Joseph Ratzinger prend une position très différente sur cette question : «  En termes concrets, quelle est la position des chrétiens sur le dialogue interreligieux ? » Dans un essai qui est une vraie perle, « Le dialogue entre les religions et la relation entre le judaïsme et le christianisme » (Plusieurs religions, une seule alliance) version abrégée qui est plus aboutie dans  Vérité et tolérance, Ratzinger nie que le dialogue puisse suppléer à l’évangélisation.
Affirmer que l’activité missionnaire devrait cesser entraîne à renier la vérité. Ratzinger dit que cela nous laisse dans l’idée que le dialogue est une question de « faire de nous de meilleurs chrétiens, juifs, musulmans, hindous ou Bouddhistes. » Il prononce un Non emphatique à cette affirmation. « Car ce ne serait rien d’autre qu’un manque total de conviction ; sous prétexte de nous affermir mutuellement dans ce que nous avons de meilleur, en fait nous ne nous prendrions pas au sérieux, ni nous, ni les autres ; finalement, nous renoncerions à la vérité ».

• [Données fournies]:

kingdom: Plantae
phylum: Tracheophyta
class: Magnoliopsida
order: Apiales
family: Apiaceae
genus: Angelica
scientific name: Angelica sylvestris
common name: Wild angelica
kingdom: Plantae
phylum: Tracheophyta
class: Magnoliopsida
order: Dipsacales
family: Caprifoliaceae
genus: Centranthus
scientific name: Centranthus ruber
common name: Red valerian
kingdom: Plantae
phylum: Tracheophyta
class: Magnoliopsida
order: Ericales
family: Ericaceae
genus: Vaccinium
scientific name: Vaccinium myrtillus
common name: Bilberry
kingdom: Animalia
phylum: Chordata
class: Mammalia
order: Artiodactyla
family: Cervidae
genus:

• [Ce que vous ferez]:
**A.** Recopiez le passage cité de « Joseph Ratzinger prend » à « suppléer à l’évangélisation. ».
**B.** Résumez en deux phrases le passage sur le dialogue interreligieux.
**C.** D'après le passage cité, pourquoi Ratzinger rejette-t-il l'idée que le dialogue doit faire de chacun un meilleur fidèle de sa propre religion ? Répondez en une à trois phrases.

• [Les réponses]:
**A.**
Joseph Ratzinger prend une position très différente sur cette question : «  En termes concrets, quelle est la position des chrétiens sur le dialogue interreligieux ? » Dans un essai qui est une vraie perle, « Le dialogue entre les religions et la relation entre le judaïsme et le christianisme » (Plusieurs religions, une seule alliance) version abrégée qui est plus aboutie dans  Vérité et tolérance, Ratzinger nie que le dialogue puisse suppléer à l’évangélisation.

**B.** Dans un essai, Joseph Ratzinger nie que le dialogue entre les religions puisse remplacer l'évangélisation. Pour lui, croire que ce dialogue sert seulement à rendre chacun meilleur chrétien, juif, musulman, hindou ou bouddhiste reviendrait à manquer totalement de conviction et à renoncer à la vérité.

**C.** Il y voit un manque total de conviction. Sous prétexte de s'affermir les uns les autres dans ce qu'ils ont de meilleur, les interlocuteurs ne se prendraient au sérieux ni eux-mêmes ni les autres, et finiraient par renoncer à la vérité.